Could it be reopened? Doncaster Mayor Ros Jones of the Labour Party has signed an agreement for the local council to take over the airport. But it’s unclear which airport operator might be interested in operating DSA, or which airlines might provide service there.

Each of the UK’s countries has an airport that is kept afloat by hefty subsidies.

This charming airport, southwest of Glasgow, is famous for being the only British soil on which Elvis Presley set foot – a refueling site for a U. S. military flight between Germany and the United States. For decades, Prestwick has been a leading transatlantic airport, with British Airways. But its location on the beautiful Ayrshire coast is tricky for many Scots, and the roads have been gradually eroding.
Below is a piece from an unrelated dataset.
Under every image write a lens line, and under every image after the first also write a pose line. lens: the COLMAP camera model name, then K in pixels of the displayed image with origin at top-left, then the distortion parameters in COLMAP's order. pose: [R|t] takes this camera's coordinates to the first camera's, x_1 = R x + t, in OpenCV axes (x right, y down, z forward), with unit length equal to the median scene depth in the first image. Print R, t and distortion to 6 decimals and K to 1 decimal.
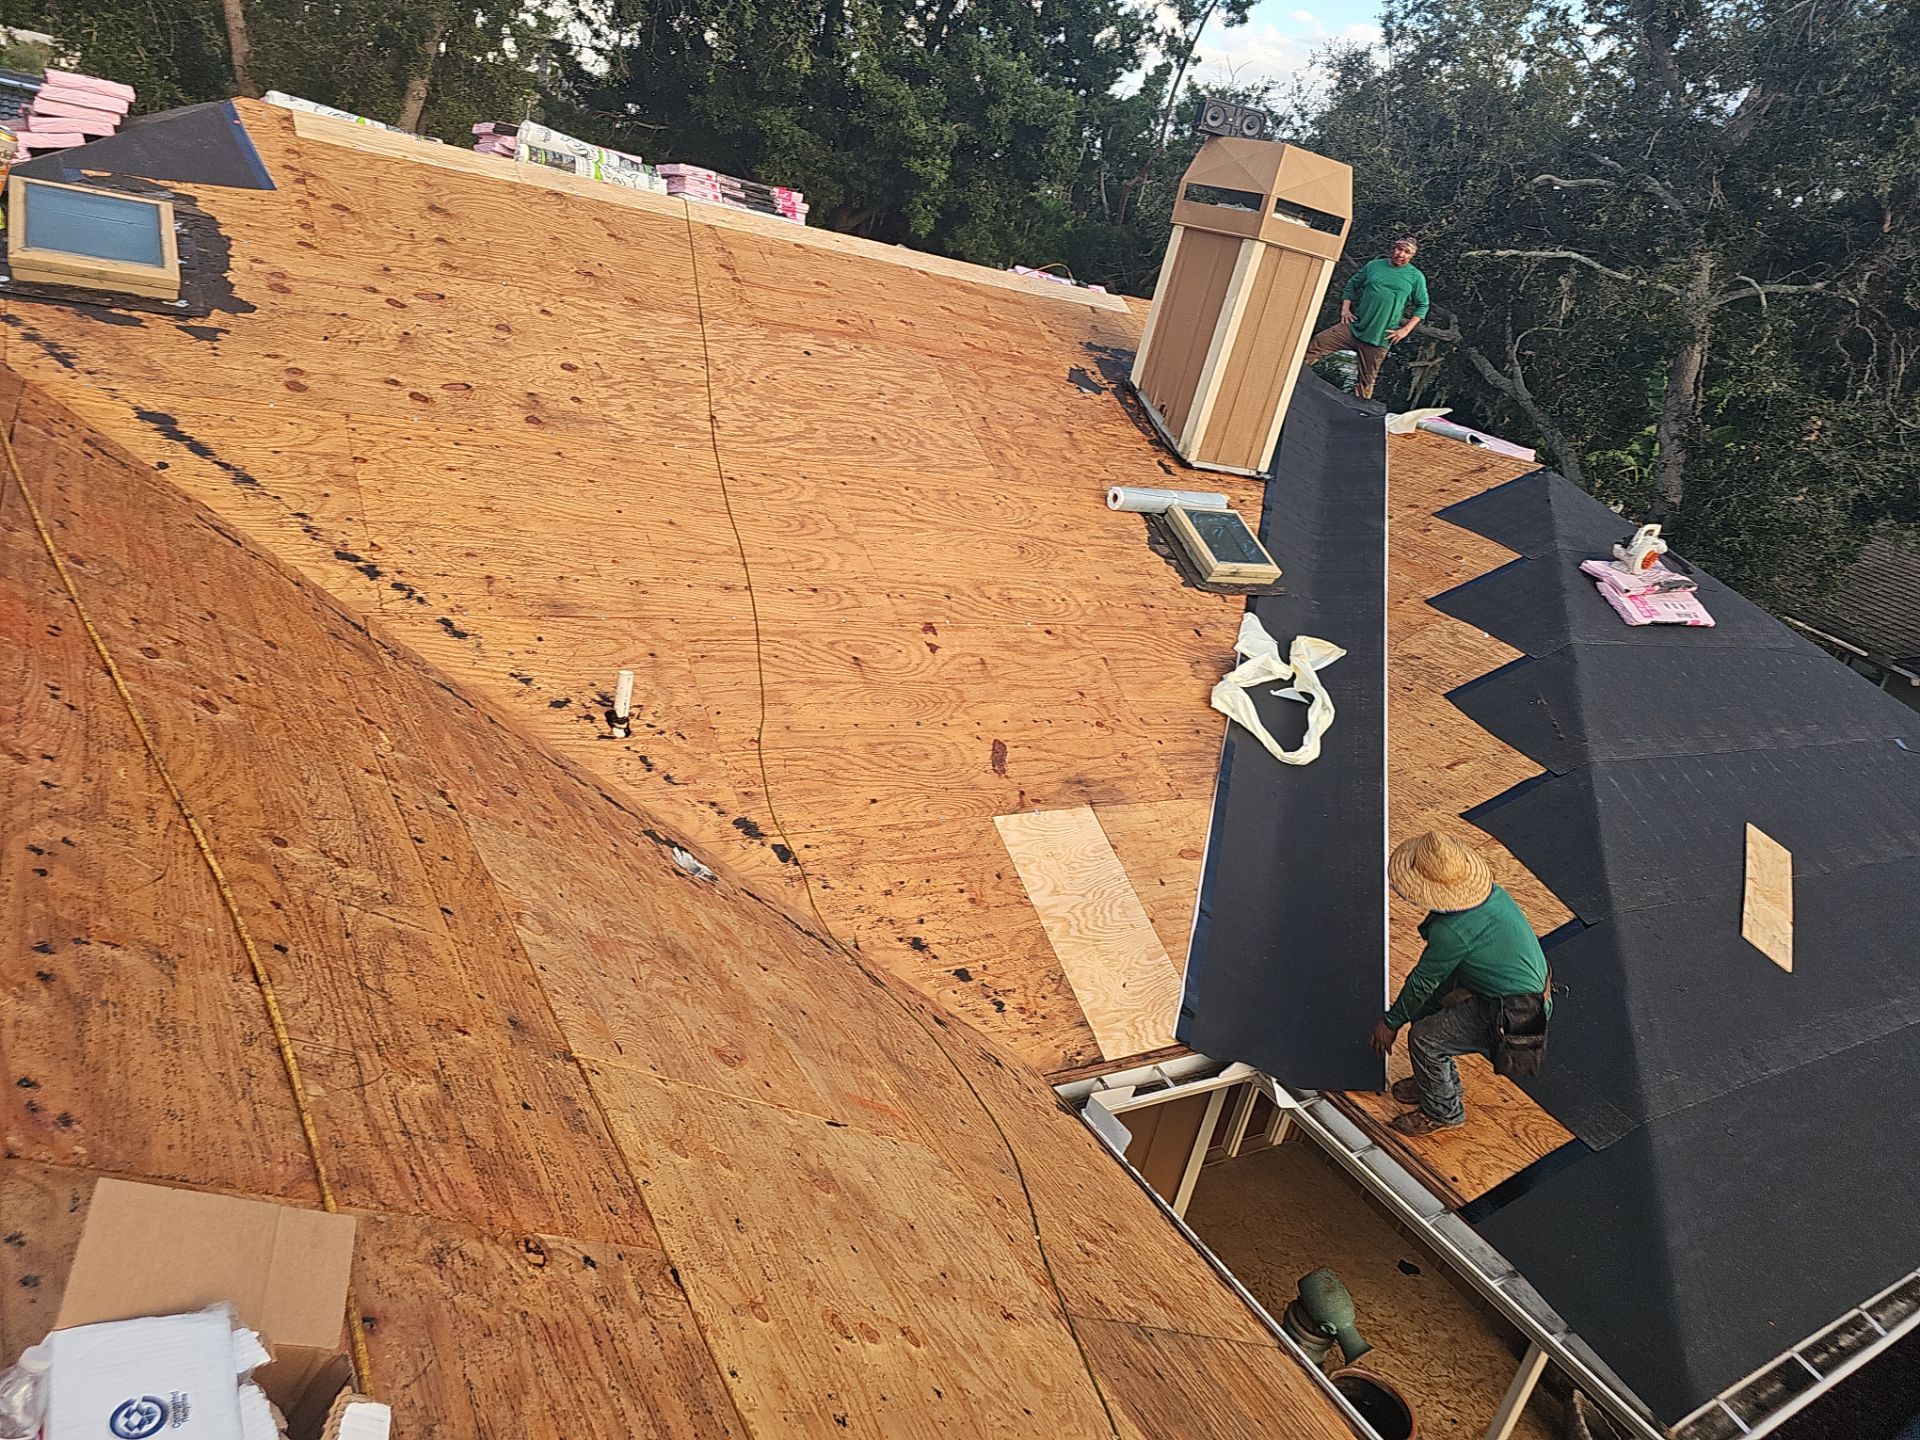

In October 1995, Ryanair took the groundbreaking decision to open a new national address in Great Britain, from Prestwick to London. Stansted, for £19. Ryanair remains the only advertising operator in Prestwick, regularly flying two or three flights a day. The Scottish Government owns Prestwick, and “the long-term objective of Ministers remains to return Prestwick Airport to the personal sector as soon as the opportunity arises. “

The airport, whose station only received two trains a week, was in dire straits when Tees Valley Mayor Ben Houchen returned it to public ownership and then allowed Peel Holdings to flatten the site and build housing. Teesside was the first airport in the UK to remove the 100ml liquid limit in hand baggage. Apart from that, the biggest draw is the twice-daily connection to Amsterdam and occasional Ryanair flights. Last year, the airport lost £2. 26 million, or exactly £10 per passenger.

Over the past two decades, passenger numbers at Cardiff have fallen by around half, while Bristol Airport now handles around double that in the same time period. The capital’s airport, southwest of the city, is struggling to bring back passengers. at pre-pandemic levels. While almost all UK airports saw an expansion in 2023 compared to the previous year, the latest figures from the Civil Aviation Authority show a slight decline at Cardiff, with just 837,000 passengers at the airport.

Losses amounted to £4. 5 million in the year to March 2023, with the Welsh Government offering a grant of £5. 3 million.

‘CoDA’ is a very good gateway to the city of Derry/Londonderry as well as County Donegal in the republic. But as Northern Ireland’s third-largest airport, after Belfast International and George Best Belfast City, it has faced challenges. Keeping the airport in operation costs more than £3 million a year, and the council is looking for further investment from Stormont.